The Cross-Merchandising Strategy

SAGE's SAGE engine suggested four cross-merchandising "missions" based on cannabis consumer behavior research:

1. The Smoke Session ($55-75 basket): Premium flower + rolling papers + lighter + ashtray, displayed together on a single island fixture with "Complete Your Session" signage.

2. The Chill Kit ($45-65 basket): Edibles + THC beverages + mints + candy, merchandised together in a mini cooler area with "Wind Down" branding.

3. The Discovery Wall ($60-90 basket): Vaporizer pens + cartridges + batteries, organized as a self-service wall with comparison cards. First time a customer could browse vape options without waiting for a budtender.

4. The Checkout Impulse ($8-15 add-on): Pre-rolls, lighters, rolling tips, branded stickers, and loyalty cards positioned within arm's reach during the 30-second checkout window.

Implementation

The rearrangement required closing for two days. Priya invested $3,600 in new low-profile display fixtures and mission-themed signage. SAGE's Store Walk feature provided her team with a step-by-step rearrangement guide, including compliance-aware placement that kept all products within state-mandated secured display requirements.

Total cost: $3,649 (fixtures + signage + SAGE Pro first month). Colorado's Marijuana Enforcement Division confirmed the new layout met all security and display requirements via a pre-scheduled walkthrough.

The Results

Green Leaf tracked every metric daily for 90 days. The results transformed the business economics.

$72
Avg Transaction (was $35)
+40%
Multi-Item Purchases
-25%
Checkout Time
88
New SAGE Score
2x
Average transaction doubled — from $35 to $72 in 90 days, driven by cross-merchandising and self-guided discovery.

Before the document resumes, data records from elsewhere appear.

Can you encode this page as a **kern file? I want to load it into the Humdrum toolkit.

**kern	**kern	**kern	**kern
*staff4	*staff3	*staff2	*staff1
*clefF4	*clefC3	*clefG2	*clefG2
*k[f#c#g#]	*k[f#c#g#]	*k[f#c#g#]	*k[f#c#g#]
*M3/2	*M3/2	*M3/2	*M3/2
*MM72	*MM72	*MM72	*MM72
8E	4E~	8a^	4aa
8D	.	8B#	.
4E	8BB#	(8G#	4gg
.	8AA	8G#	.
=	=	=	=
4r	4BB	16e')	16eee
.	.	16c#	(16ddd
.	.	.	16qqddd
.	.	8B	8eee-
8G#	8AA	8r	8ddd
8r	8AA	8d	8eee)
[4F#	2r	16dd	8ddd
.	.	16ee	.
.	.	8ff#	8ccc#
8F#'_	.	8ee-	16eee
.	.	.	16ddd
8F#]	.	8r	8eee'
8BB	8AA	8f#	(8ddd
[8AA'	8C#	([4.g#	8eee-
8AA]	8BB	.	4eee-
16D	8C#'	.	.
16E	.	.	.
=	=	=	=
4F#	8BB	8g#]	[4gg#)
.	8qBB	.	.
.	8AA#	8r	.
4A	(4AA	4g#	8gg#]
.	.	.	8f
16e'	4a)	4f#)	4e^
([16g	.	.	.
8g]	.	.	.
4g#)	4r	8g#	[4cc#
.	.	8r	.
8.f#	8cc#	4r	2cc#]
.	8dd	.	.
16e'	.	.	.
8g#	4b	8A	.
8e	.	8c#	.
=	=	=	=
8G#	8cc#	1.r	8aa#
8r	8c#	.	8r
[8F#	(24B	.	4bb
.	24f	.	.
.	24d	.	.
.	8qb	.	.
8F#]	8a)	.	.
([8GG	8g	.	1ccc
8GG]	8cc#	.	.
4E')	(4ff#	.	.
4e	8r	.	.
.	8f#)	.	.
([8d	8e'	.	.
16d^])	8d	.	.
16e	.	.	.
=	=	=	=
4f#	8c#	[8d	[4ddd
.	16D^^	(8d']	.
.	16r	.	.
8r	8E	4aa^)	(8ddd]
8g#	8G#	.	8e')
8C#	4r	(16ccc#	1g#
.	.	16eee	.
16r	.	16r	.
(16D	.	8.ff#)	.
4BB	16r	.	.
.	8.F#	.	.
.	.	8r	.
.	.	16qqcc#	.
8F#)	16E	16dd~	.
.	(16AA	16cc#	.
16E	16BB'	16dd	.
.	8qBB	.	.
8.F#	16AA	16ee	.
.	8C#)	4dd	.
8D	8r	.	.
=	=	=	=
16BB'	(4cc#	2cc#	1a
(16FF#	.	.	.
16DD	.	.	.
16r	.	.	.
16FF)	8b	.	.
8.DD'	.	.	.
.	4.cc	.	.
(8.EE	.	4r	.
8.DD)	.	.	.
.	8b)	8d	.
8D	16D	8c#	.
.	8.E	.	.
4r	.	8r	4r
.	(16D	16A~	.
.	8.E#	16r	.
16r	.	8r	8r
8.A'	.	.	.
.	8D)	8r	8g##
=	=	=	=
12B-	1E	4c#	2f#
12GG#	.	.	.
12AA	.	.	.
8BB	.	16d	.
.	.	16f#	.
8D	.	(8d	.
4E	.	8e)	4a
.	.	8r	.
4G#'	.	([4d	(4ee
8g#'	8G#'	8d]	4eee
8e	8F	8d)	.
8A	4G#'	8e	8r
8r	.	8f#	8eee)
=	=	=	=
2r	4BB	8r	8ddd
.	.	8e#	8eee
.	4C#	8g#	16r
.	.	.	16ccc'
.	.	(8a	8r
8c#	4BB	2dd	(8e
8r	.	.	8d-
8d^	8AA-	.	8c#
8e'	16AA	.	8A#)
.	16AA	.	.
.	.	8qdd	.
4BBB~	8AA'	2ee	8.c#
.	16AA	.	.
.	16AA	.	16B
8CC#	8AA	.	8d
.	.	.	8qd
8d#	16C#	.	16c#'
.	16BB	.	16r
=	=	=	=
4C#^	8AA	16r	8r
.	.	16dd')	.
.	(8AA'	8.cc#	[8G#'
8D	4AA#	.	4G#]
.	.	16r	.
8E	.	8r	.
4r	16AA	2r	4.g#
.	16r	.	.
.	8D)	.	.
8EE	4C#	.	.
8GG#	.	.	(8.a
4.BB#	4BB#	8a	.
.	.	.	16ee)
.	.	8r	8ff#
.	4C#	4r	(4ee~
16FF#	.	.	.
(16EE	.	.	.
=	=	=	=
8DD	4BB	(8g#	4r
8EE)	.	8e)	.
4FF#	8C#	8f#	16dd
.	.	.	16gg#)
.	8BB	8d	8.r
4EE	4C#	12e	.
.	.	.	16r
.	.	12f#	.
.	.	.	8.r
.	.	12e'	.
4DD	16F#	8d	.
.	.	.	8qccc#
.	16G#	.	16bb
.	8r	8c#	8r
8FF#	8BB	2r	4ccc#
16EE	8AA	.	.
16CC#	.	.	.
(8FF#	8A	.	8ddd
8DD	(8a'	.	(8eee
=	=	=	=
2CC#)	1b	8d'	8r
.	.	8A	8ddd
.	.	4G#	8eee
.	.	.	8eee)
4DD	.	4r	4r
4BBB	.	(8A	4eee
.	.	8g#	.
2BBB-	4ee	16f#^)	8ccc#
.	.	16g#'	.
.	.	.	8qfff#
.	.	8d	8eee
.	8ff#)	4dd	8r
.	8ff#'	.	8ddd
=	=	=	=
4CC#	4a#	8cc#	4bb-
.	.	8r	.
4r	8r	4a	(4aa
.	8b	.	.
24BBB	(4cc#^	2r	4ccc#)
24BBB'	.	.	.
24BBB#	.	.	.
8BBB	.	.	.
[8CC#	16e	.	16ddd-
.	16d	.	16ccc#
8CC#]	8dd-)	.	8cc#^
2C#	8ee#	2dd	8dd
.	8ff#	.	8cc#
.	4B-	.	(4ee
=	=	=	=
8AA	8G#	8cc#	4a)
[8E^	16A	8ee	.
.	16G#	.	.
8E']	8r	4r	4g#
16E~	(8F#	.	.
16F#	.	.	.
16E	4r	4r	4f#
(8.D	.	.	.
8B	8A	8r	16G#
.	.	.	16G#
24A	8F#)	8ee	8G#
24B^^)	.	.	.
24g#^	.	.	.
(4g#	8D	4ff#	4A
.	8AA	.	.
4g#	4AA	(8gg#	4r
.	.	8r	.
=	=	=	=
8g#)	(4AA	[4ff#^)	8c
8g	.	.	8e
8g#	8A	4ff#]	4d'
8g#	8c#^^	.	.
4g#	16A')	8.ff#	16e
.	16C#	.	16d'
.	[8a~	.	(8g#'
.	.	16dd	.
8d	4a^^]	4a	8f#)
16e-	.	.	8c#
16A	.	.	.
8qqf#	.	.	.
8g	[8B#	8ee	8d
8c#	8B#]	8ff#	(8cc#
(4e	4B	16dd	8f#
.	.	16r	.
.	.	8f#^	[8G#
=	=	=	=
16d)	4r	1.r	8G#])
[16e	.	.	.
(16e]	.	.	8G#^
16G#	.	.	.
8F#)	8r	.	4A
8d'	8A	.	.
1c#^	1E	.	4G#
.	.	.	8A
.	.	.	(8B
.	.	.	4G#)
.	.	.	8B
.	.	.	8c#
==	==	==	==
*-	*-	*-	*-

90-Day Improvement Timeline

Week 1-2: Immediate Lift

Average transaction jumped to $48 in the first two weeks. The "Smoke Session" island alone drove $1,200/week in bundled sales that previously didn't exist. Customers physically stopped to browse instead of heading straight to the budtender counter. Staff reported customers saying "I didn't know you carried that."

Week 3-4: Checkout Effect

Impulse checkout zone generating an average $6.20 add-on per transaction. Top impulse sellers: single pre-rolls ($8), branded lighters ($5), and THC mints ($12). Wait time dropped from 8 minutes to 6 minutes as self-browse reduced budtender consultation time for simple purchases.

Month 2: Discovery Wall Impact

Vaporizer category sales increased 85%. The self-service wall with comparison cards allowed customers to browse and make informed decisions independently. Accessory revenue climbed from 4% to 14% of total sales. Average transaction hit $61. Multi-item purchase rate reached 52% (up from 18%).

Month 3: Full Transformation

Average transaction stabilized at $72. Multi-item purchase rate: 58%. Checkout time: 6 minutes average (down 25%). Monthly revenue up 94% from baseline. Priya hired a second budtender to handle the increased volume, funded entirely by the revenue increase. Google reviews jumped from 4.1 to 4.7 stars, with multiple mentions of "great product selection" and "easy to browse."

The Unit Economics Transformation

The numbers tell a stark story. Before the redesign, Green Leaf needed 86 transactions per day at $35 to hit its $3,010 daily target. After the redesign, the same revenue requires just 42 transactions. But actual daily transactions held steady at ~80, meaning daily revenue nearly doubled to ~$5,760.

Accessory margins made the economics even more compelling. Green Leaf's blended margin improved from 38% to 46% as high-margin accessories became a larger share of revenue. "We didn't add a single new SKU," Priya noted. "We just made our existing products visible. SAGE showed us we had a discovery problem, not an inventory problem."